If you want to build artificial intelligence into every product, you better retrain your army of coders. Check.

“The tagline is, Do you want to be a machine learning ninja?” says Christine Robson, a product manager for Google’s internal machine learning efforts, who helps administer the program. “So we invite folks from around Google to come and spend six months embedded with the machine learning team, sitting right next to a mentor, working on machine learning for six months, doing some project, getting it launched and learning a lot.”

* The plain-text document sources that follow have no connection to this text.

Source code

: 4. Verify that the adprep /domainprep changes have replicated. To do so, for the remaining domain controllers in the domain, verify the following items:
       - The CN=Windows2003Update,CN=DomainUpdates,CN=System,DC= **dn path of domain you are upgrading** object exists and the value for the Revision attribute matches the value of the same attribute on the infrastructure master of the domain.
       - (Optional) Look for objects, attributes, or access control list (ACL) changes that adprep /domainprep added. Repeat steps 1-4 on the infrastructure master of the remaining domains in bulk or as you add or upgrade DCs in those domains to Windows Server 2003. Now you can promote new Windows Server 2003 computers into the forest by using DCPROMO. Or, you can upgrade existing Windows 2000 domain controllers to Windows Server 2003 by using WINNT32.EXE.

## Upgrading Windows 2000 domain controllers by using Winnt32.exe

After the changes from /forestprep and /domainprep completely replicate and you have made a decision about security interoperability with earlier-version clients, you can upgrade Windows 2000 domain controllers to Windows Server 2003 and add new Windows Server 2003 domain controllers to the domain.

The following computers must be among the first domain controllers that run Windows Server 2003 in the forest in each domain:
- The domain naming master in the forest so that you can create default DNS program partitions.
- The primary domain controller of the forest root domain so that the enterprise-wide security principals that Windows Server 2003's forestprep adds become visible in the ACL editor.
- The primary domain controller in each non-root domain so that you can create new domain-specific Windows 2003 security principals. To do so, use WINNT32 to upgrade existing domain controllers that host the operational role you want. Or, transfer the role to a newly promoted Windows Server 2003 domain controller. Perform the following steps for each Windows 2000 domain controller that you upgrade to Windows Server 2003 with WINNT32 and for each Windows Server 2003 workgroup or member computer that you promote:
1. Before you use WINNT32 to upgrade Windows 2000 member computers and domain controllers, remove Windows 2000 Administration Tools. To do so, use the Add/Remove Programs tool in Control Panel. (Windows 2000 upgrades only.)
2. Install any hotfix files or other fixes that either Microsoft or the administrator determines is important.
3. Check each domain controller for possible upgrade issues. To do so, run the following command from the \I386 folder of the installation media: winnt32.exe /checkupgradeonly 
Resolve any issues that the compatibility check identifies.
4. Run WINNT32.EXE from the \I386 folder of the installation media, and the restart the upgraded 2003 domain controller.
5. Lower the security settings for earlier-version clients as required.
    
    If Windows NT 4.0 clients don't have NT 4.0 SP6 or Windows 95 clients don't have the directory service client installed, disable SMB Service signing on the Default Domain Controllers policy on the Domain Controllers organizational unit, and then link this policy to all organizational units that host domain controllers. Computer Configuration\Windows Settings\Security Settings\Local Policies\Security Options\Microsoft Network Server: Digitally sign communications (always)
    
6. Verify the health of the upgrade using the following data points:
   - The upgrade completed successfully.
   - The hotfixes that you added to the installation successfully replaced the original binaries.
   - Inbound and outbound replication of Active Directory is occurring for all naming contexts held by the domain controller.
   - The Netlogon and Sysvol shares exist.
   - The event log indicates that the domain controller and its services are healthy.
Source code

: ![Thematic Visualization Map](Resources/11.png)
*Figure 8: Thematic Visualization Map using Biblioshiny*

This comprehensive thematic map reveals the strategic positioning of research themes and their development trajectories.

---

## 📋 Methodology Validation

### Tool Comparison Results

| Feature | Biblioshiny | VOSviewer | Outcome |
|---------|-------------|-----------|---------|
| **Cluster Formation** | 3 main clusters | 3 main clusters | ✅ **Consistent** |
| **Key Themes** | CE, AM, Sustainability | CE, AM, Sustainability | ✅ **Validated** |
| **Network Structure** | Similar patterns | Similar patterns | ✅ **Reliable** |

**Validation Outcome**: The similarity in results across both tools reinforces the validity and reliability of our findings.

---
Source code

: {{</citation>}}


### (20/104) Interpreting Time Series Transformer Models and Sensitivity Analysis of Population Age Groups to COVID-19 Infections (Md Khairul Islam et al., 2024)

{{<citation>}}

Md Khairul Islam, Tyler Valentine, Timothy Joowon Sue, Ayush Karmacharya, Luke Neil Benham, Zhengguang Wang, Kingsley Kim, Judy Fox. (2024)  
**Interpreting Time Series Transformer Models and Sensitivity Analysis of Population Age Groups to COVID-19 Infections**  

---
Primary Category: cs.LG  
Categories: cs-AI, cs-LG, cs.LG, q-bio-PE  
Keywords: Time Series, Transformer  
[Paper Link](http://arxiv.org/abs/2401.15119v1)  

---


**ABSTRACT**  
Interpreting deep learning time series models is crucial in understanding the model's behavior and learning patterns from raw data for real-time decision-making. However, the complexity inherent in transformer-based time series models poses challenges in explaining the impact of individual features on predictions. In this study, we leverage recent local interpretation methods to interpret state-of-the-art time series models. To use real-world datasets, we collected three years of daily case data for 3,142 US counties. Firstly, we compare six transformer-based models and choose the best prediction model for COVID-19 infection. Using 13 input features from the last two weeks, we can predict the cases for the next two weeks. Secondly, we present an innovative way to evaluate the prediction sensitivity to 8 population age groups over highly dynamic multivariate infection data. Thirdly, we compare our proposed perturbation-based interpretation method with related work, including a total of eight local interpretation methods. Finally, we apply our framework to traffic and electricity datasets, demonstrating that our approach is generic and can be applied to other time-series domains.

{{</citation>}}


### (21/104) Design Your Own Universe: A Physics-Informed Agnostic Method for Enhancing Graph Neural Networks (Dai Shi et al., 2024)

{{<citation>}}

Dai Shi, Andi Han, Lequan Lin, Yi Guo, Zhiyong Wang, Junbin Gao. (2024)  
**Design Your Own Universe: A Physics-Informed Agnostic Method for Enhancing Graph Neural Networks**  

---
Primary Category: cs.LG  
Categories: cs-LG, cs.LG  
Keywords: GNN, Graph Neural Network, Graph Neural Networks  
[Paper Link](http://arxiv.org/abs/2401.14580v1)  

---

For Holgate, who came to Google almost four years ago after with a degree in computer science and math, it’s a chance to master the hottest paradigm of the software world: using learning algorithms (“learners”) and tons of data to “teach” software to accomplish its tasks. For many years, machine learning was considered a specialty, limited to an elite few. That era is over, as recent results indicate that machine learning, powered by “neural nets” that emulate the way a biological brain operates, is the true path towards imbuing computers with the powers of humans, and in some cases, super humans. Google is committed to expanding that elite within its walls, with the hope of making it the norm. For engineers like Holgate, the ninja program is a chance to leap to the forefront of the effort, learning from the best of the best. “These people are building ridiculous models and have PhD’s,” she says, unable to mask the awe in her voice. She’s even gotten over the fact that she is actually in a program that calls its students “ninjas.” “At first, I cringed, but I learned to accept it,” she says.